Never hire a contractor who doesn’t hold a state license. A license is one way to ensure the license holder is knowledgeable in his or her field and has passed muster with the state Department of Business and Professional Regulation. You can check on licenses through the My Florida License website and also by viewing a comprehensive list of registered contractors (PDF) on the Monroe County website.

Know What You Are Paying For

If possible, your insurance company should evaluate your structure before repair work starts to let you know what your policy covers.

When selecting a contractor, whether it be for roofing, structural, electrical, plumbing or other work, get several written, itemized estimates for repairs. If a contractor comes in with an extremely low estimate, it might be a warning sign about the contractor’s ability to do the job.

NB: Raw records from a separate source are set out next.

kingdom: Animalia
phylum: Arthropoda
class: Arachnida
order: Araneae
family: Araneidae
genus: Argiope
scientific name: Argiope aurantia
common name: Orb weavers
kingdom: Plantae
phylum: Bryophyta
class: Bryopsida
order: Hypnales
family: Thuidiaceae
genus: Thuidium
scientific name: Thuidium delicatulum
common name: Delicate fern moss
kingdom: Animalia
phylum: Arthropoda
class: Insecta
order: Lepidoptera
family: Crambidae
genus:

Verify Potential Contractors

Ask for references that can be verified. And check to ensure the company has insurance; ask for written proof of a current policy.

Quick Tips

Other tips from the Florida Attorney General’s Office include:

  • Check to see if the contractor is bonded and verify with the bonding agency.
  • Do not sign a certificate of completion or make final payment until you are satisfied with the work performed. Call your local building department and request an inspector come out to check it.
  • Homeowners may unknowingly have liens placed against their properties by suppliers or subcontractors who have not been paid by the contractor. If the contractor fails to pay them, the liens will remain on the title. Insist on releases of any liens that could be placed on the property from all subcontractors prior to making final payments.
  • Never pay the full amount of a repair up front and hesitate before providing large deposits. Florida law requires a contractor to apply for a permit within 30 days and start work within 90 days if he or she collects more than 10 percent of the contract up front.
  • Read the entire contract, including the fine print, before signing and ensure that the contract includes the required “buyer’s right to cancel” (within three days) language.